Much of his vision was an argument for common sense approaches. For example, “It would help if we had an EPA head who supported the environment.” These were easy applause lines, and they drew on a frustration with an administration willing to ignore basic science and burn down decades of incremental progress on issues. He discussed decriminalization and legalization of marijuana as non-emotional policy matters to be worked out. However, there was a cautiousness in Buttigieg’s rhetoric that spoke to a tendency to hedge his bets. At one point, he announced that he supported “Medicare for all who want it,” which sounds good but means he doesn’t support Medicare for All. “Medicare for all who want it” is more like a public option within Obamacare, which is better than what we have now but something less than an ambitious overall of the public health system. To be fair, he did talk about a “glide path” toward Medicare for All, but how that would all happen was not clear.
My friend, Christine, got to ask him a question, and requested his support for a platform in support of breast cancer research and health care access. Mayor Pete said he looked forward to reviewing that platform and supported the general principles. He recently lost his father to cancer and was aware of the challenges that many families faced. Followup: a week later, the campaign sent an email stating that Buttigieg would sign onto the NBCC Policy Platform, but as of the time of this blog post, he hadn’t officially signed on. I’ll update this blog post when his signature arrives. UPDATE: after a round of emails, I’ve been able to confirm that Pete Buttigieg has signed on to support the NBCC Policy Platform (joining eight other candidates). Yea, Christine!

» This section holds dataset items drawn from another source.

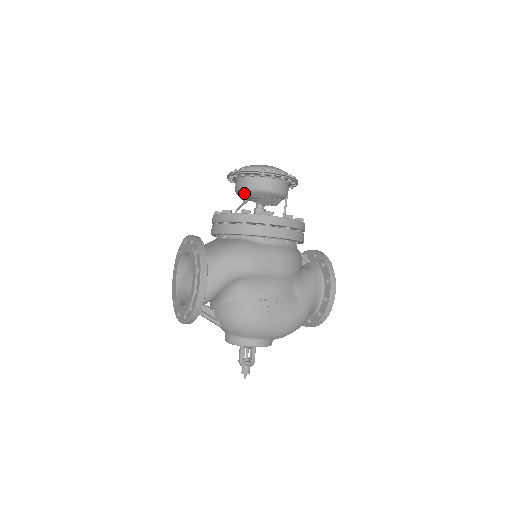
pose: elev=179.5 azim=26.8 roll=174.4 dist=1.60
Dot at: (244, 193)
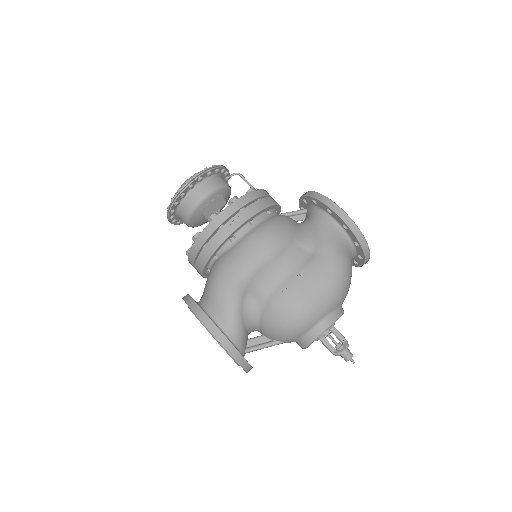
Dot at: (192, 222)
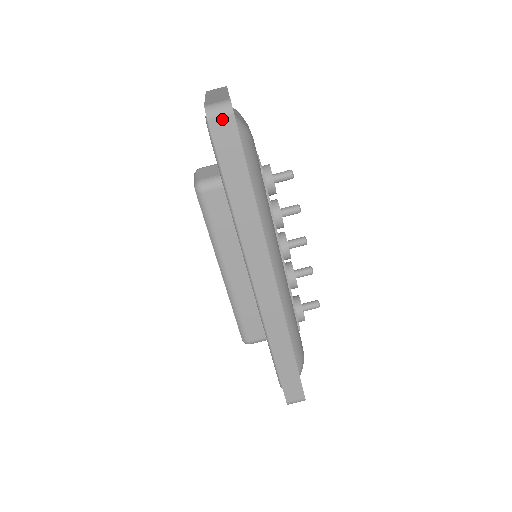
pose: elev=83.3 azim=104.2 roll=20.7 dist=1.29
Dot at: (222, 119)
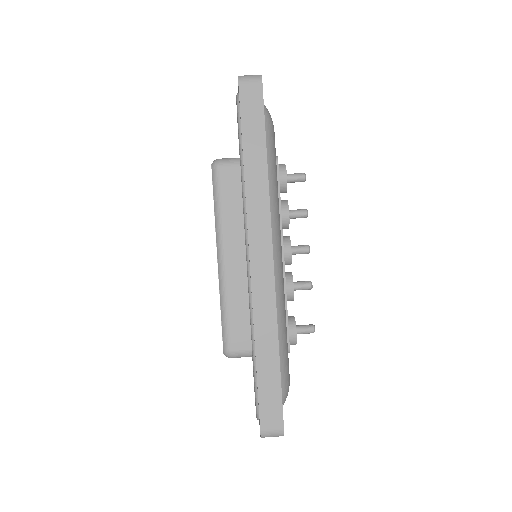
Dot at: (251, 85)
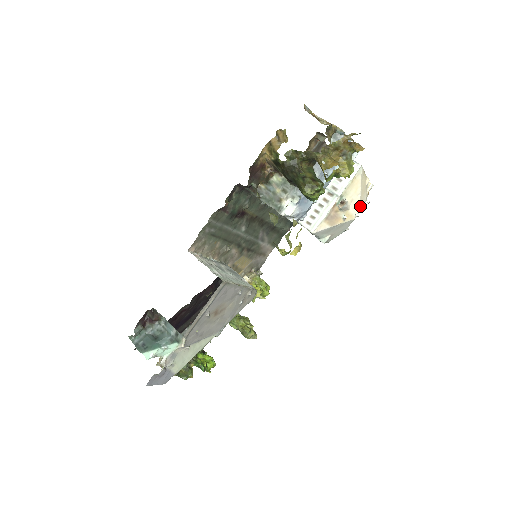
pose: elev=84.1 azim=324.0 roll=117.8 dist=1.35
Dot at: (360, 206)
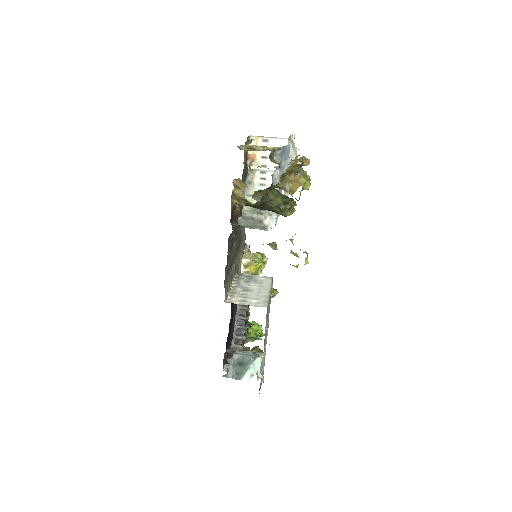
Dot at: occluded
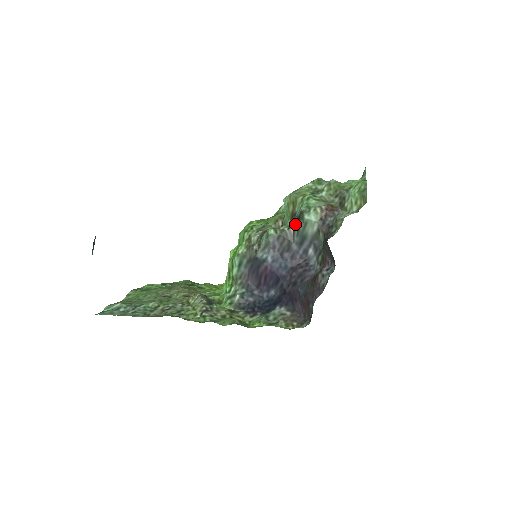
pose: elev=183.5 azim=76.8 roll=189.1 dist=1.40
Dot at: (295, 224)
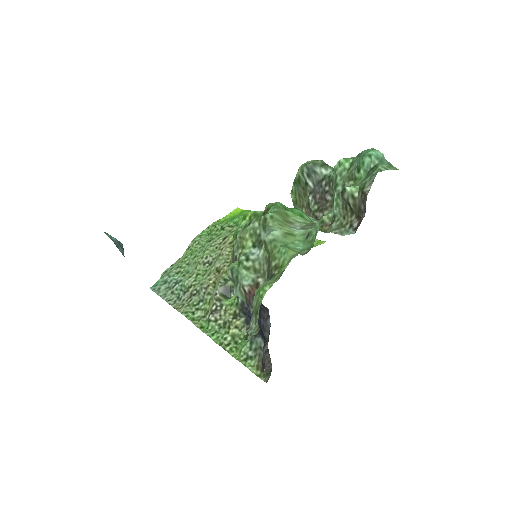
Dot at: occluded
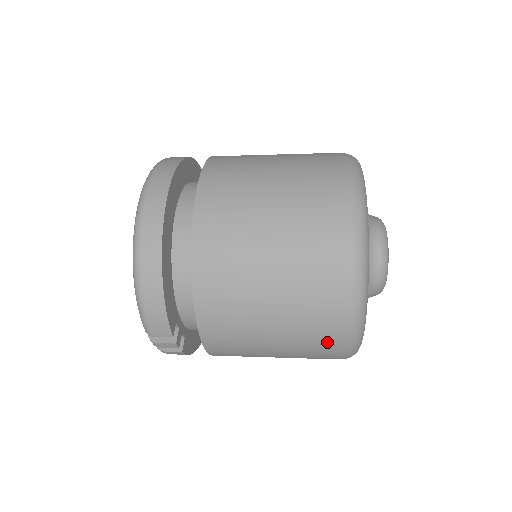
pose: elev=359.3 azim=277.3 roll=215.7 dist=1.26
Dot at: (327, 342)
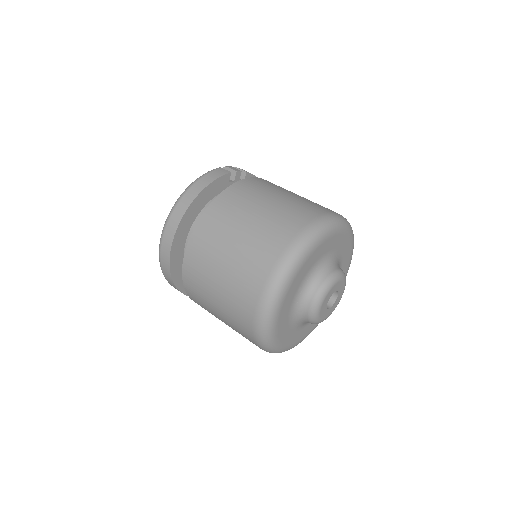
Dot at: occluded
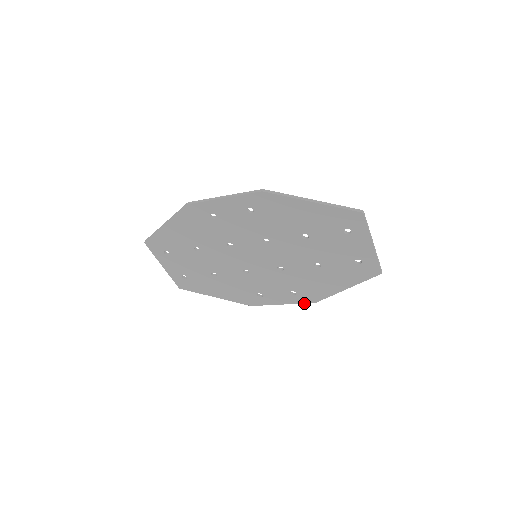
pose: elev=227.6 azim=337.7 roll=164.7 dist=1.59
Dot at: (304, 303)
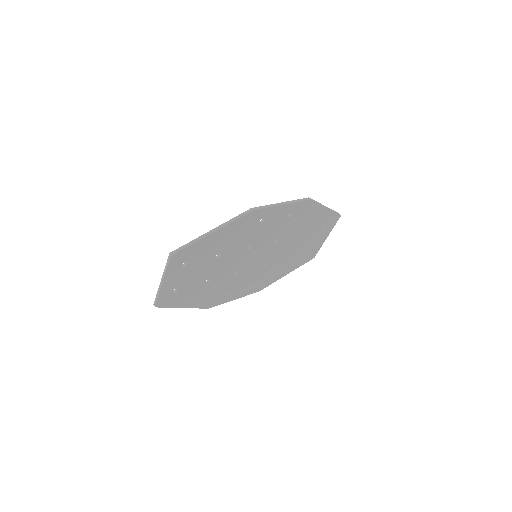
Dot at: occluded
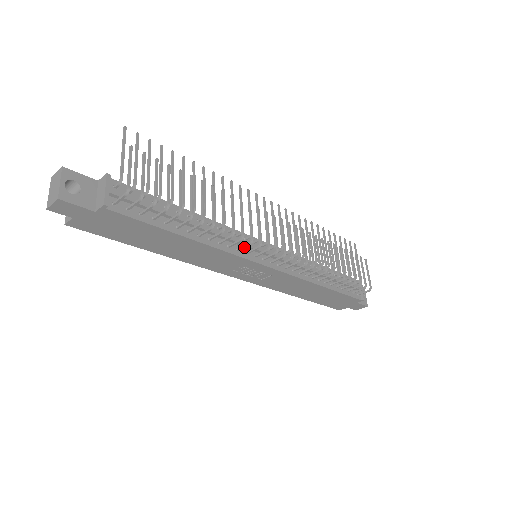
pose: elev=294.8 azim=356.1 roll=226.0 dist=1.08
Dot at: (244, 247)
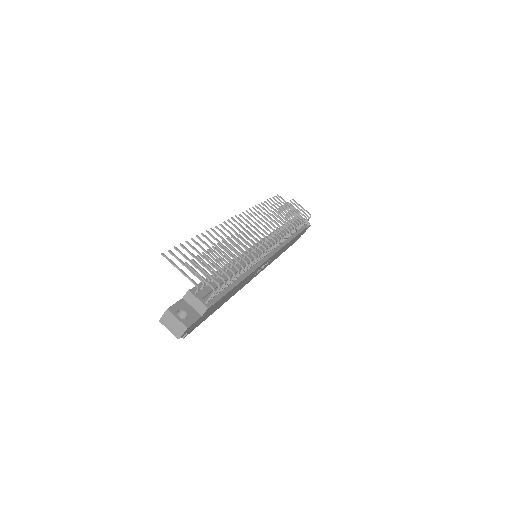
Dot at: occluded
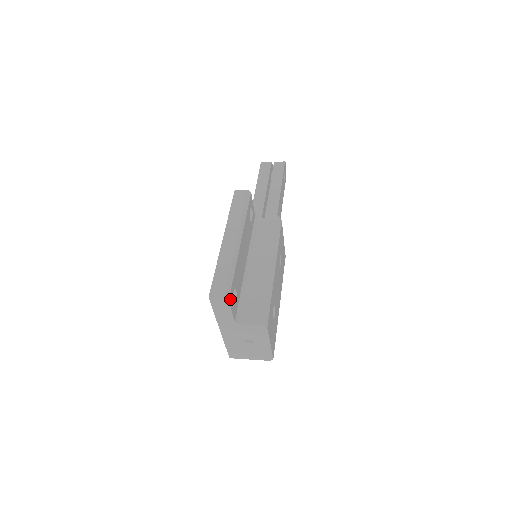
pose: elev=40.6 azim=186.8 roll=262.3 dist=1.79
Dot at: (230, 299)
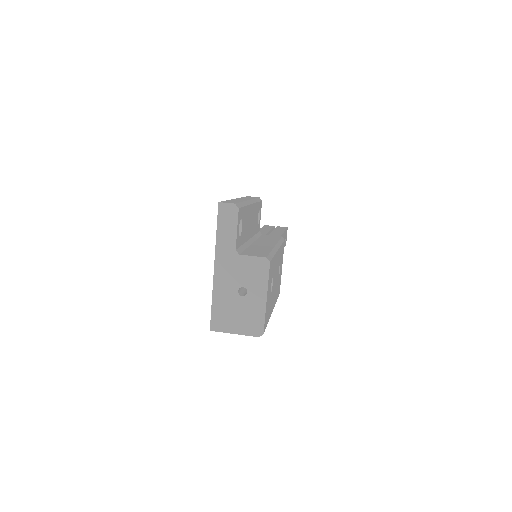
Dot at: (239, 213)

After he finished speaking, there was a rush to the deck for pictures. It was pretty hard to compete with the little girls who drew pictures and make cookies for the event, so I wasn’t able to get very close to the candidate. Overall, Buttigieg did a nice job mixing inspirational messages with policy details that focused on common sense (rather than cutting edge) solutions. He left the crowd in a good mood, and it was easy to feel sympathy for a candidate who has to deal with homophobic trolls in costumes.
I’m happy to report that by the time I left, Satan has quietly slinked away quietly and was nowhere to be seen.